When you read the private journals and miscellany of famous authors and artists, you feel embarrassed, humbled, and surprised all at once. It can come as a shock that the mythic minds behind great literature and art would be preoccupied with the same mundane concerns as the rest of us mortals. Take, for instance, the ledger F. Scott Fitzgerald kept from 1919 to 1938. The several dozen pages’ worth of publishing and financial records are a clear window into Fitzgerald’s grumpily hard-fought struggle to make his mark on American literature.
In his ledger, Fitzgerald keeps track of various financial worries such as “Money Earned by Writing since Leaving Army” as well as how much his publishers were cheating him on payment for his stories and reviews. But while these detailed records confirm that writing is as tough a business as any other, it’s the “Outline Chart of my Life” that is truly revealing. First, he prefigures mumblecore:
Feb. 1897: The child laughed for the first time.
May. 1897: He crawled–and had his first tooth and a cold in his head.Jan. 1903: He begins to remember many things, a filthy vacant lot, the haunt of dead cats, a hair-raising buck-board, the little girl whose father was in prison for telling lies, a Rabelaisian incident with Jack Butler, a blow with a baseball bat from the same boy – son of an army officer—which left a scar that will shine always in the middle of my his forehead, a history of the United States which father brought me; he became a child of the American Revolution. Also he boxed with Edgar Miller the grocery man’s son, egged on by his father. His nurse pierced her ear for rings and he howled.
In 1918, Fitzgerald declares age 22 to be:
The most important year of life. Every emotion and my life work decided. Miserable and exstatic but a great success.

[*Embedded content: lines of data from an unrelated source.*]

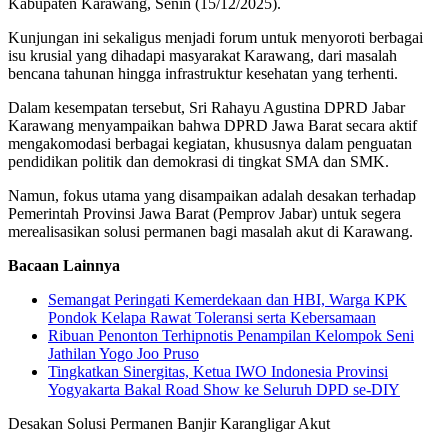
Kabupaten Karawang, Senin (15/12/2025).
Kunjungan ini sekaligus menjadi forum untuk menyoroti berbagai
isu krusial yang dihadapi masyarakat Karawang, dari masalah
bencana tahunan hingga infrastruktur kesehatan yang terhenti.
Dalam kesempatan tersebut, Sri Rahayu Agustina DPRD Jabar
Karawang menyampaikan bahwa DPRD Jawa Barat secara aktif
mengakomodasi berbagai kegiatan, khususnya dalam penguatan
pendidikan politik dan demokrasi di tingkat SMA dan SMK.
Namun, fokus utama yang disampaikan adalah desakan terhadap
Pemerintah Provinsi Jawa Barat (Pemprov Jabar) untuk segera
merealisasikan solusi permanen bagi masalah akut di Karawang.
Bacaan Lainnya
Semangat Peringati Kemerdekaan dan HBI, Warga KPK
Pondok Kelapa Rawat Toleransi serta Kebersamaan
Ribuan Penonton Terhipnotis Penampilan Kelompok Seni
Jathilan Yogo Joo Pruso
Tingkatkan Sinergitas, Ketua IWO Indonesia Provinsi
Yogyakarta Bakal Road Show ke Seluruh DPD se-DIY
Desakan Solusi Permanen Banjir Karangligar Akut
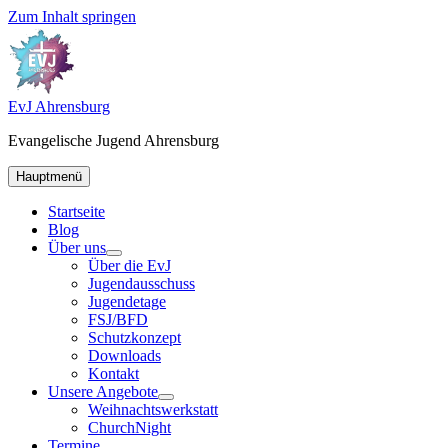
Zum Inhalt springen
EvJ Ahrensburg
Evangelische Jugend Ahrensburg
Hauptmenü
Startseite
Blog
Über uns
Über die EvJ
Jugendausschuss
Jugendetage
FSJ/BFD
Schutzkonzept
Downloads
Kontakt
Unsere Angebote
Weihnachtswerkstatt
ChurchNight
Termine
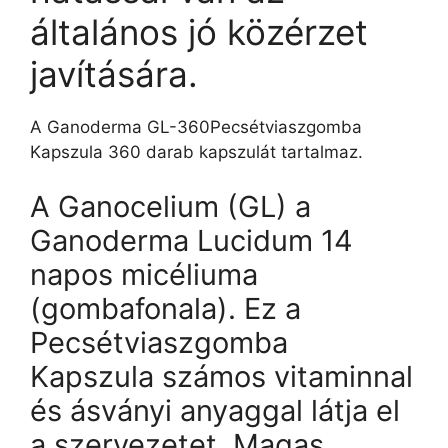
általános jó közérzet
javítására.
A Ganoderma GL-360Pecsétviaszgomba
Kapszula 360 darab kapszulát tartalmaz.
A Ganocelium (GL) a
Ganoderma Lucidum 14
napos micéliuma
(gombafonala). Ez a
Pecsétviaszgomba
Kapszula számos vitaminnal
és ásványi anyaggal látja el
a szervezetet. Magas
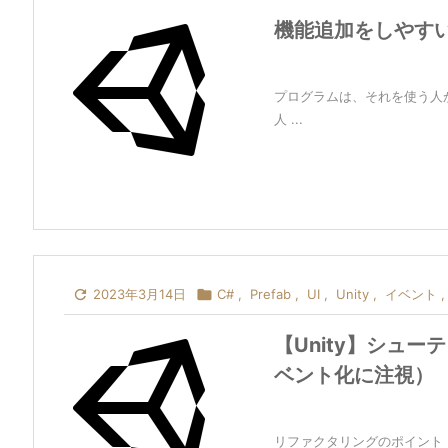
機能追加をしやす
プログラムは、それを使う人
人 ...

2023年3月14日

C#
,
Prefab
,
UI
,
Unity
,
イベント
,
【Unity】シュ
ベント化に注視）
リファクタリングのポイント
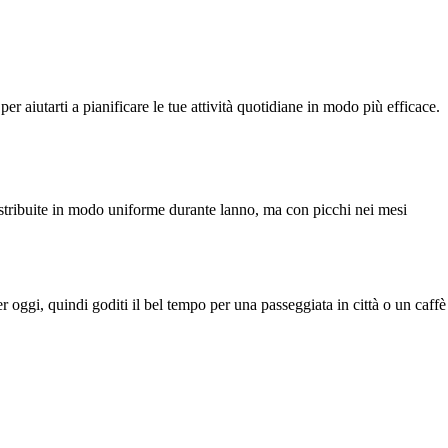
er aiutarti a pianificare le tue attività quotidiane in modo più efficace.
 distribuite in modo uniforme durante lanno, ma con picchi nei mesi
 oggi, quindi goditi il bel tempo per una passeggiata in città o un caffè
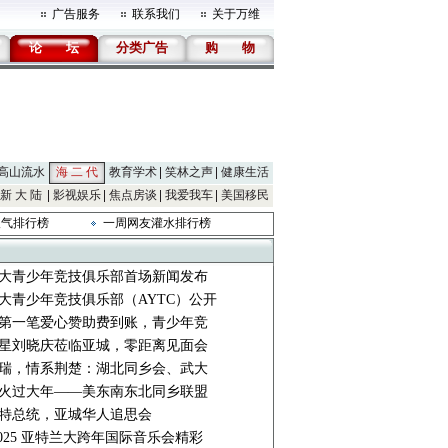
广告服务
联系我们
关于万维
论
坛
分类广告
购
物
高山流水
海 二 代
教育学术
笑林之声
健康生活
新 大 陆
影视娱乐
焦点房谈
我爱我车
美国移民
人气排行榜
一周网友灌水排行榜
大青少年竞技俱乐部首场新闻发布
大青少年竞技俱乐部（AYTC）公开
第一笔爱心赞助费到账，青少年竞
星刘晓庆莅临亚城，零距离见面会
瑞，情系荆楚：湖北同乡会、武大
火过大年——美东南东北同乡联盟
特总统，亚城华人追思会
-2025 亚特兰大跨年国际音乐会精彩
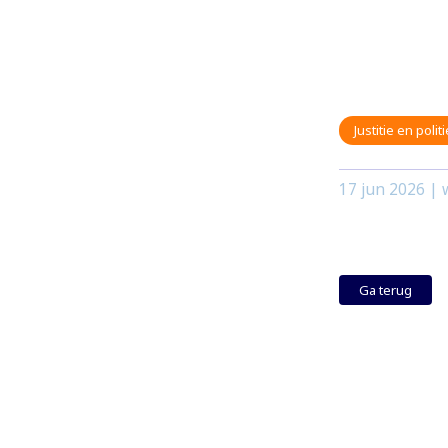
Justitie en politi
17 jun 2026
| w
Ga terug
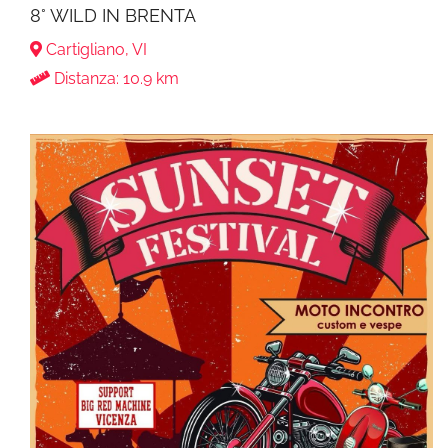
8° WILD IN BRENTA
Cartigliano, VI
Distanza: 10.9 km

… while at age 27, in the year he would write The Great Gatsby, he claims it’s
The most miserable year since I was nineteen, full of terrible failures and accute miseries. Full of hard work fairly well rewarded in the latter half and attempts to do better.
With all the spectacle and visual magic in the upcoming Baz Luhrmann adaptation of Gatsby, it’ll be tempting to forget the rather unsexy obstacles through which Fitzgerald fought to complete his greatest novel. I suppose the lesson for us writers is that, in even the direst of circumstances, the imagination can sprout and blossom into something truly magical. Even if it takes about 90 years.